The premise couldn’t be simpler: cameras follow the tenants, from first brush with home swap websites, along the motorways from Lincoln to Cornwall to Bristol to Dorset, to their new vistas. Along the way we get to peek in at everyone’s dreadful taste in home furnishing. But also learn much about people. Posh picky Tory Sarah, who’s “with Cliff Richard on the loo roll – always hang on the outside” but a bit sneery when it comes to Northolt, and indeed to people, wanted to move back to London. Astonishingly, even when offered a splendid pad in Maida Vale for £110 a week, she turned up her not inconsiderable nose. Contrast with the lovely Andy, 50, a boarding school victim and ex-rough sleeper, who wanted nothing more than a “dream” move to Poundbury: he found the perfect house but all fell through at the last minute. “I would have lived here the rest of my life,” he sighed, cheerfully. I’ll be watching Andy with interest next week.

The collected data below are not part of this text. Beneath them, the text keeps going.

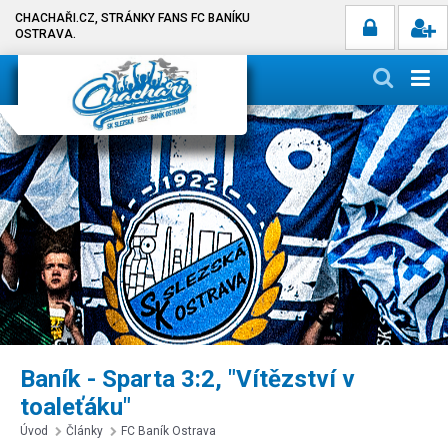
CHACHAŘI.CZ, STRÁNKY FANS FC BANÍKU
OSTRAVA.
Baník - Sparta 3:2, "Vítězství v
toaleťáku"
Úvod
Články
FC Baník Ostrava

And places. I had begun to laugh when “life coach” Karen declared herself “spiritually unfulfilled in Wootton Bassett”. Later, after putative swapees Dorothy and Savannah had visited and been made to feel supremely uncomfortable on the resolutely white streets, she broke down. “I actually hate it here. And they’re just the kind of people I could have been friends with.”

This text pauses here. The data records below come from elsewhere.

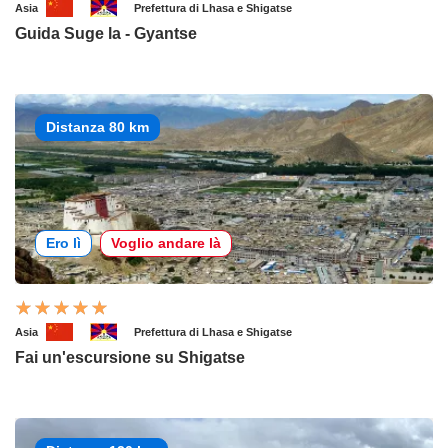
Asia
Prefettura di Lhasa e Shigatse
Guida Suge la - Gyantse
Distanza 80 km
Ero lì
Voglio andare là
Asia
Prefettura di Lhasa e Shigatse
Fai un'escursione su Shigatse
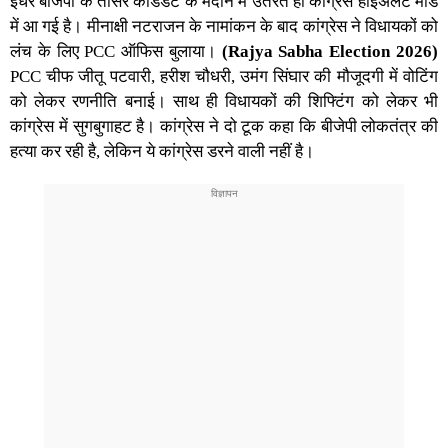
इधर बीजेपी के तीसरे कैंडिडेट के मैदान में उतरते ही कांग्रेस हाईअलर्ट मोड
में आ गई है। मीनाक्षी नटराजन के नामांकन के बाद कांग्रेस ने विधायकों को
लंच के लिए PCC ऑफिस बुलाया।
(Rajya Sabha Election 2026)
PCC चीफ जीतू पटवारी, हरीश चौधरी, उमंग सिंघार की मौजूदगी में वोटिंग
को लेकर रणनीति बनाई। साथ ही विधायकों की शिफ्टिंग को लेकर भी
कांग्रेस में सुगबुगाहट है। कांग्रेस ने दो टूक कहा कि बीजेपी लोकतंत्र की
हत्या कर रही है, लेकिन ये कांग्रेस डरने वाली नहीं है।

Jonny and Tyla in Love Island: ‘the opposite of sexy’
Jonny and Tyla in Love Island: ‘the opposite of sexy’. Photograph: ITV/Rex/Shutterstock

I have been ordered – at about 9.20am on Monday, despite having had my groin cut open under an alarmingly light dusting of anaesthetic, and a claw inserted to tie off a pseudo-aneurysm hanging charmingly off my pancreas, but that’s arguably another story – to look at Love Island. Jonny – and, yes, I even looked it up, and, obviously, sigh, no “h” – and Tyla broke up. Camilla and, I think, Jamie got together. Theo established some catchphrases. “You noticed me, like, immeeds, yes? Cos my personality’s, like, ridic?” There is much to like here, if only for the tits-in-the-face honesty of the whole thing. After years of pussyfooting around it with Big Brother, a group of supremely good-looking young beings are left for weeks in a Spanish villa to, simply, have sex with one another. Love was mentioned, yes, but along cheeringly light terms. As Tyla moped: “I was looking for someone I could just fall completely in love with. And then leave [the villa], and then, maybe, might spend a bit of time with.”

The villa itself is stencilled with bright, helpful hints. The bath says “wet”, the tap says “drip”, kitchen tops are variously adorned “spicy” and “yum”: and, indeed, it’s exactly as if some extremely well-endowed children have been allowed off for a few weeks to play at grownups having sex.

That’s not to knock it, nor its phenomenal success. It’s been a grand talking point, and some of the youngsters are indeed likable, charming even. But when there arrives such a disparity between the values placed on looks and those placed on brains, any frisson of allure, surely, simply flees. Doesn’t it? Isn’t that the very opposite of sexy?

The voiceover is sexy, because it has behind it a brain, the caustic burr of young Iain Stirling, going along with – almost – all of it. At just one point, having to pun his way through a battery of single entendres about sausages, sauce squirting and baps, did he stage whisper: “I’m a law graduate, you know” – and he is, you know. But as for the contestants, even ex-Fettesian Camilla, who gets ribbed for liking “books’n’shit”, exclaimed on her birthday morning, with a mix of delight, bemusement and genuine near panic: “How does someone even think of an idea like that?” Someone had made her avocado on toast, cut into letters, spelling out words.